**TASK PROMPT**. What is needed is a copy of each line in the listing below that contains "column".

**STORED DATA**.
──────
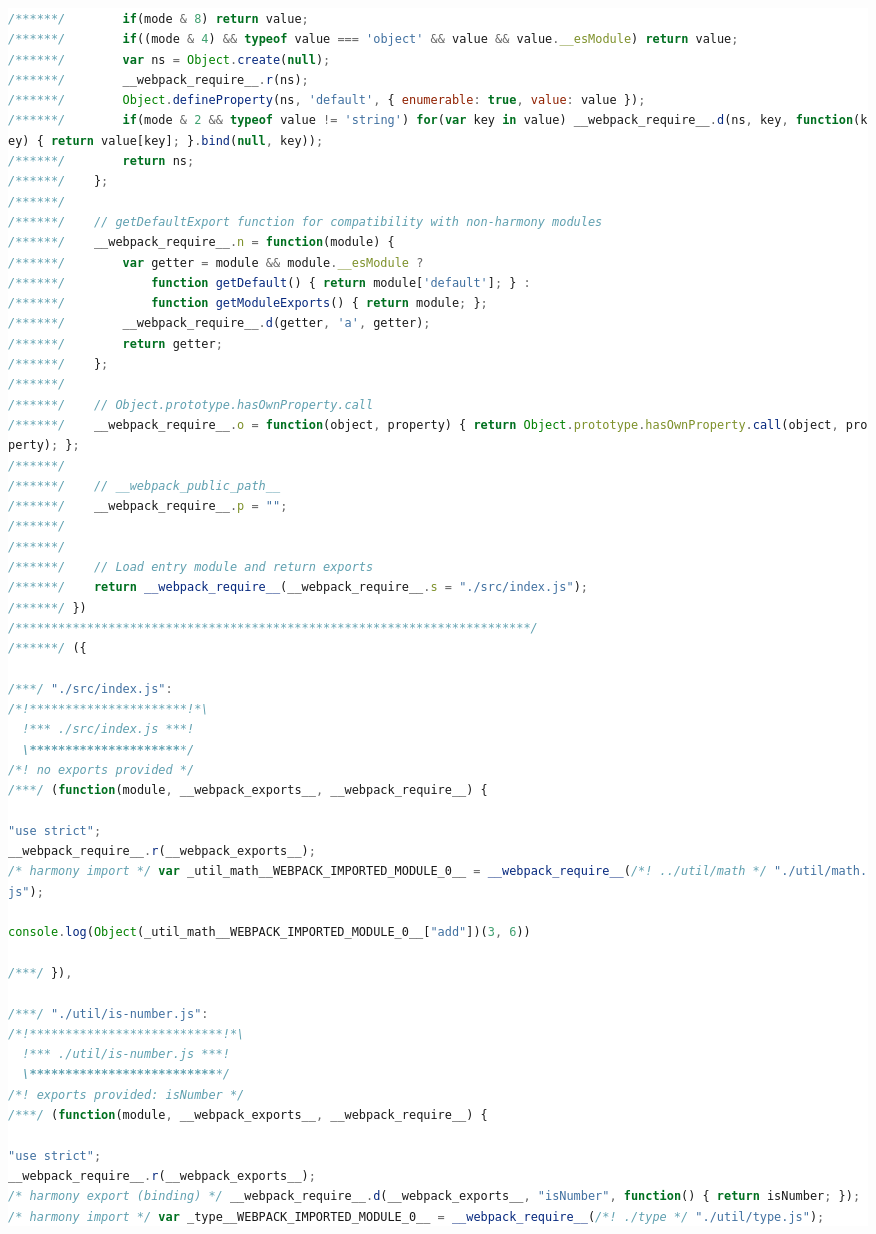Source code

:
 ```js
/******/ 		if(mode & 8) return value;
/******/ 		if((mode & 4) && typeof value === 'object' && value && value.__esModule) return value;
/******/ 		var ns = Object.create(null);
/******/ 		__webpack_require__.r(ns);
/******/ 		Object.defineProperty(ns, 'default', { enumerable: true, value: value });
/******/ 		if(mode & 2 && typeof value != 'string') for(var key in value) __webpack_require__.d(ns, key, function(key) { return value[key]; }.bind(null, key));
/******/ 		return ns;
/******/ 	};
/******/
/******/ 	// getDefaultExport function for compatibility with non-harmony modules
/******/ 	__webpack_require__.n = function(module) {
/******/ 		var getter = module && module.__esModule ?
/******/ 			function getDefault() { return module['default']; } :
/******/ 			function getModuleExports() { return module; };
/******/ 		__webpack_require__.d(getter, 'a', getter);
/******/ 		return getter;
/******/ 	};
/******/
/******/ 	// Object.prototype.hasOwnProperty.call
/******/ 	__webpack_require__.o = function(object, property) { return Object.prototype.hasOwnProperty.call(object, property); };
/******/
/******/ 	// __webpack_public_path__
/******/ 	__webpack_require__.p = "";
/******/
/******/
/******/ 	// Load entry module and return exports
/******/ 	return __webpack_require__(__webpack_require__.s = "./src/index.js");
/******/ })
/************************************************************************/
/******/ ({

/***/ "./src/index.js":
/*!**********************!*\
  !*** ./src/index.js ***!
  \**********************/
/*! no exports provided */
/***/ (function(module, __webpack_exports__, __webpack_require__) {

"use strict";
__webpack_require__.r(__webpack_exports__);
/* harmony import */ var _util_math__WEBPACK_IMPORTED_MODULE_0__ = __webpack_require__(/*! ../util/math */ "./util/math.js");

console.log(Object(_util_math__WEBPACK_IMPORTED_MODULE_0__["add"])(3, 6))

/***/ }),

/***/ "./util/is-number.js":
/*!***************************!*\
  !*** ./util/is-number.js ***!
  \***************************/
/*! exports provided: isNumber */
/***/ (function(module, __webpack_exports__, __webpack_require__) {

"use strict";
__webpack_require__.r(__webpack_exports__);
/* harmony export (binding) */ __webpack_require__.d(__webpack_exports__, "isNumber", function() { return isNumber; });
/* harmony import */ var _type__WEBPACK_IMPORTED_MODULE_0__ = __webpack_require__(/*! ./type */ "./util/type.js");
```
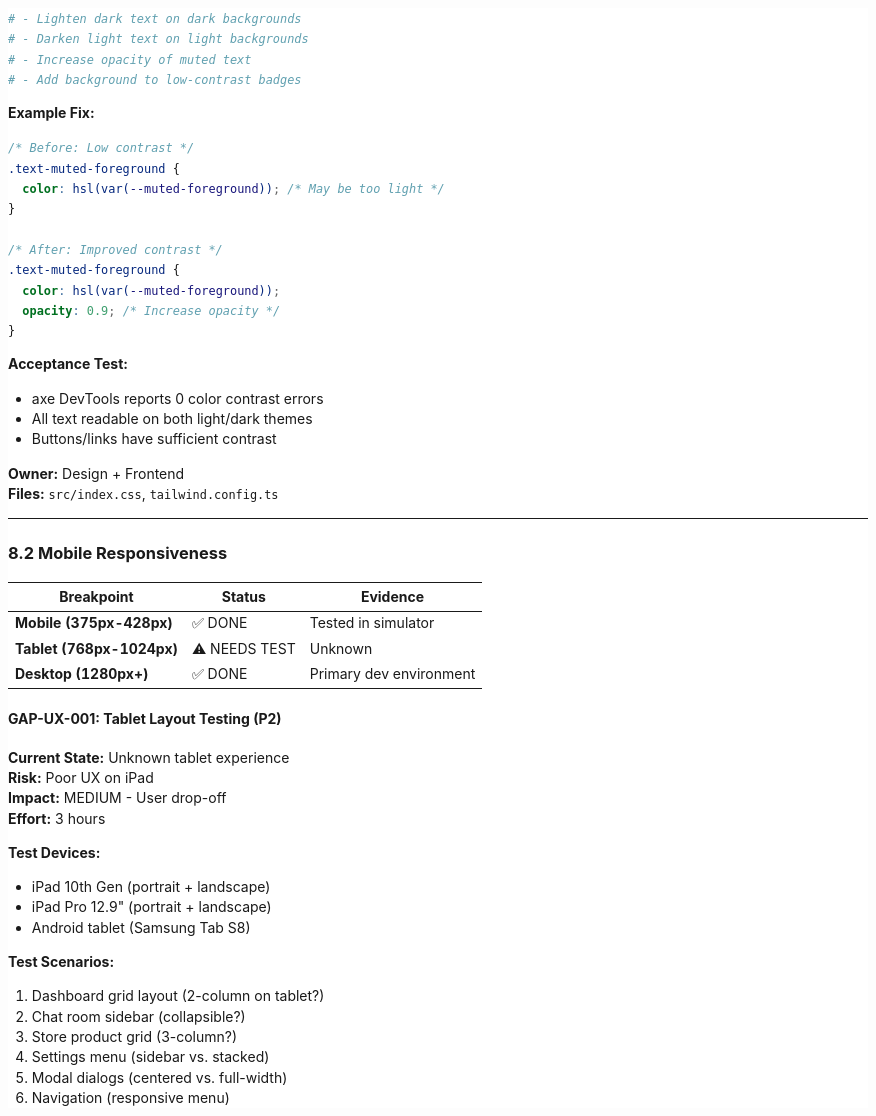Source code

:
 ```bash
# - Lighten dark text on dark backgrounds
# - Darken light text on light backgrounds
# - Increase opacity of muted text
# - Add background to low-contrast badges
```

**Example Fix:**
```css
/* Before: Low contrast */
.text-muted-foreground {
  color: hsl(var(--muted-foreground)); /* May be too light */
}

/* After: Improved contrast */
.text-muted-foreground {
  color: hsl(var(--muted-foreground));
  opacity: 0.9; /* Increase opacity */
}
```

**Acceptance Test:**
- axe DevTools reports 0 color contrast errors
- All text readable on both light/dark themes
- Buttons/links have sufficient contrast

**Owner:** Design + Frontend  
**Files:** `src/index.css`, `tailwind.config.ts`

---

### 8.2 Mobile Responsiveness

| Breakpoint | Status | Evidence |
|------------|--------|----------|
| **Mobile (375px-428px)** | ✅ DONE | Tested in simulator |
| **Tablet (768px-1024px)** | ⚠️ NEEDS TEST | Unknown |
| **Desktop (1280px+)** | ✅ DONE | Primary dev environment |

#### GAP-UX-001: Tablet Layout Testing (P2)
**Current State:** Unknown tablet experience  
**Risk:** Poor UX on iPad  
**Impact:** MEDIUM - User drop-off  
**Effort:** 3 hours  

**Test Devices:**
- iPad 10th Gen (portrait + landscape)
- iPad Pro 12.9" (portrait + landscape)
- Android tablet (Samsung Tab S8)

**Test Scenarios:**
1. Dashboard grid layout (2-column on tablet?)
2. Chat room sidebar (collapsible?)
3. Store product grid (3-column?)
4. Settings menu (sidebar vs. stacked)
5. Modal dialogs (centered vs. full-width)
6. Navigation (responsive menu)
──────
**ANSWER TO THIS EXERCISE**.
1. Dashboard grid layout (2-column on tablet?)
3. Store product grid (3-column?)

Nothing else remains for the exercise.